通过多方努力,浙江省立图书馆藏书激增,截止1937年为36万册,“为全国省馆之巨擘”,而陈训慈长馆“五年来图书之增加量,约计原藏三分之一”[8]。

二、文献展览,阐扬文献

馆藏的丰富,无疑为浙江省立图书馆举办各类图书文献展览奠定了重要基础。

20世纪30年代,全国各地多有举办文献(物)展览会,主办方多为图书馆。“图书馆举行展览会,其目的为集中阅览人之思想,增进其兴趣,或为特藏纪念或为学术上之宣传,咸有深意存乎其间。”[9]浙江省立图书馆不仅举办过多次图书文献展览会,还举办了民国图书馆史上规模最大的浙江文献展览会,这应与陈训慈的主张大有关系。在陈训慈看来:“文物展览之事,足以表暴藏珍,说明内容,引起观感,而策阐扬文献推进学术之效。”[4]477

(一)图书文献展览会

当时浙江“先代文献之征存阐扬,犹未得政府社会深刻之注意”。陈训慈认为,若能“得当局鉴于文献有系于政教之重,倡率推进,更集全省人士之共力以赴,则其所以为异日修志之甄采,为当前政教之辅车者,其成效正未可限量也”[4]501。为此,浙江省立图书馆举办过多次图书文献展览会。

1. 丁松生先生文物展览会

丁丙为著名藏书家,文澜阁《四库全书》尚能存留于天壤间与其大有关系。1932年为丁氏百岁诞辰,适逢浙江省立图书馆大学路新馆落成,遂于9月15-17日在大学路总馆举行“丁松生先生文物展览会”,追怀其抄补阁书与征存文献之功,“凡先生抄补之《四库全书》《古今图书集成》,以及其画像、笔札、遗墨、册页、书橱等,悉为陈列,以公众览,亦盛事也”[10]。

2. 浙江省立图书馆三十周年纪念文物展览会

浙江省立图书馆滥觞于1903年之浙江藏书楼,1933年适为30周年,为表扬已往,策励来兹,于12月30日举行30周年纪念大会,并于次日举办“浙江省立图书馆三十周年纪念文物展览会”四天,此次展览以善本展览为主,以拓本、图片、古器物、书画等辅之,共计展览善本约近千种,佳品不胜枚举。四天展览,前来参观人数超过了9 000人。中华图书馆协会盛赞此次展览会“极一时之盛”[11],“足以为地方树之风声,而为导扬学术之一助”[12]。

■ ■ ■

## 练习题目
根据关于浙江省立图书馆文献展览的文段，“丁松生先生文物展览会”是在哪几天举行的？

## 数据
■ ■ ■

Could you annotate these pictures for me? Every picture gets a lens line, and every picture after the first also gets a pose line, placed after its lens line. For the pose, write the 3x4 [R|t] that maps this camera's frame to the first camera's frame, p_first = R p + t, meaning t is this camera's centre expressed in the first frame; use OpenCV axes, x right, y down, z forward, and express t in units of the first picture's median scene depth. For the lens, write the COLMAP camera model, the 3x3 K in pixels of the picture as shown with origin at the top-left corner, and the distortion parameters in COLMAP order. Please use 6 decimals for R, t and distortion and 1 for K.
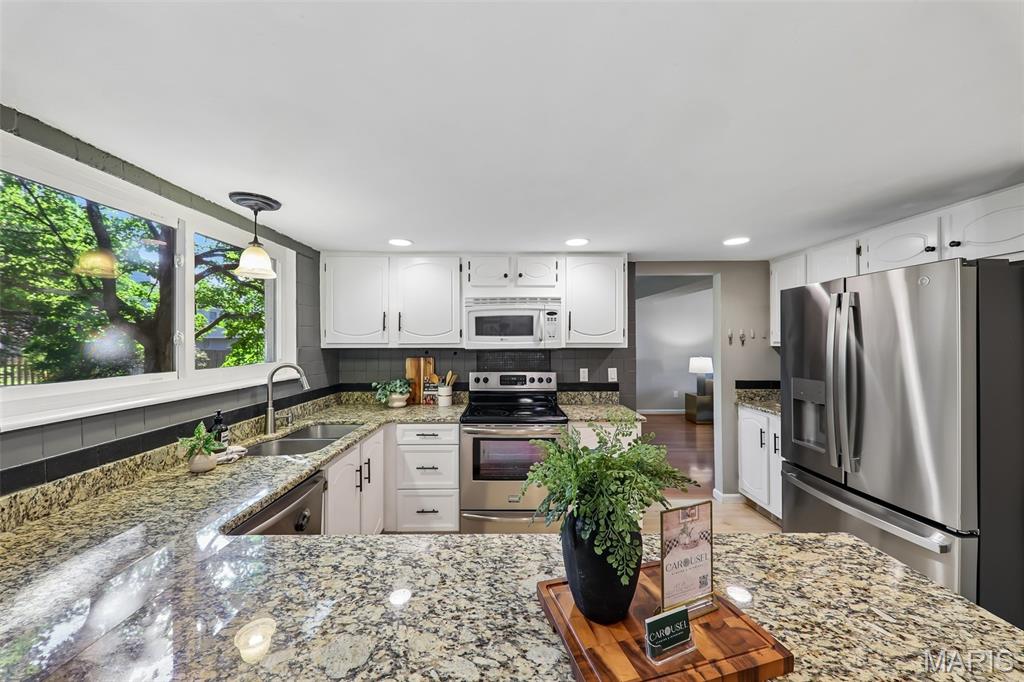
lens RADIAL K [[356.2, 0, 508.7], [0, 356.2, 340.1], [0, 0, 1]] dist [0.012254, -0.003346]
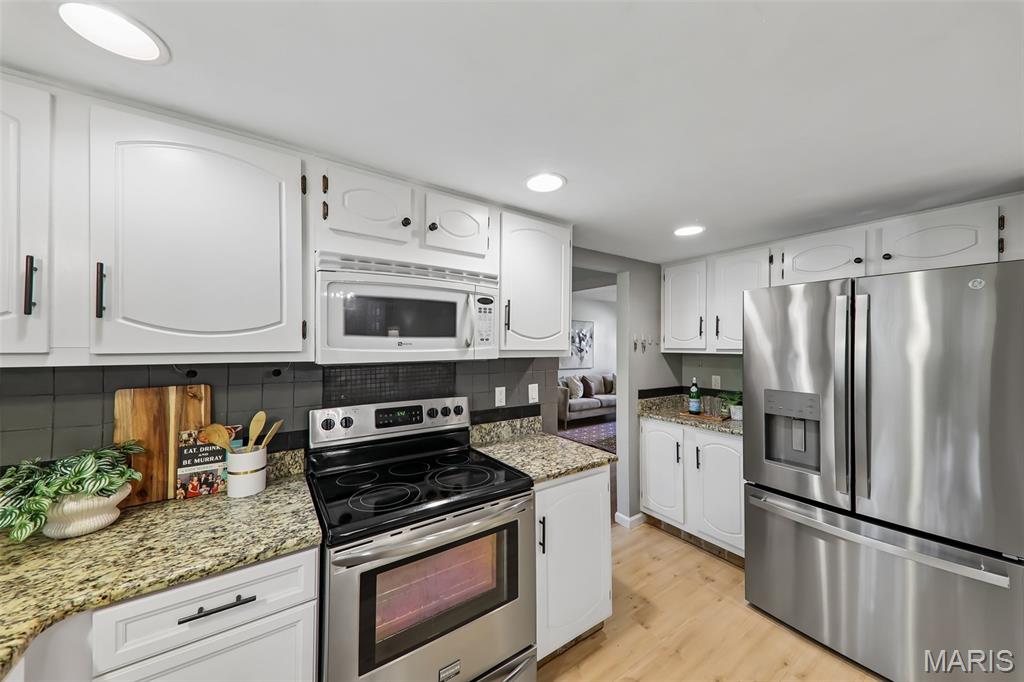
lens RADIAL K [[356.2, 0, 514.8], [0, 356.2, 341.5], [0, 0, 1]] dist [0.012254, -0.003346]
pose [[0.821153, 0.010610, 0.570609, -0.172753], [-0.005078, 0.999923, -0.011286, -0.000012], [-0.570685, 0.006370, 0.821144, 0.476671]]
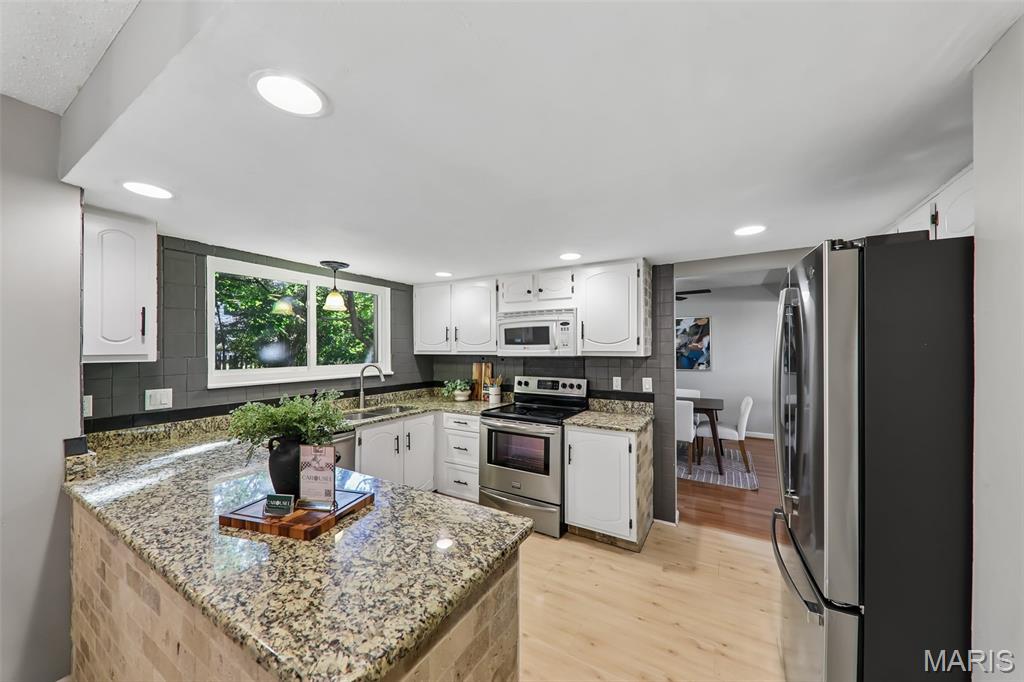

■ ■ ■

## 任务结果
1932年9月15日至17日。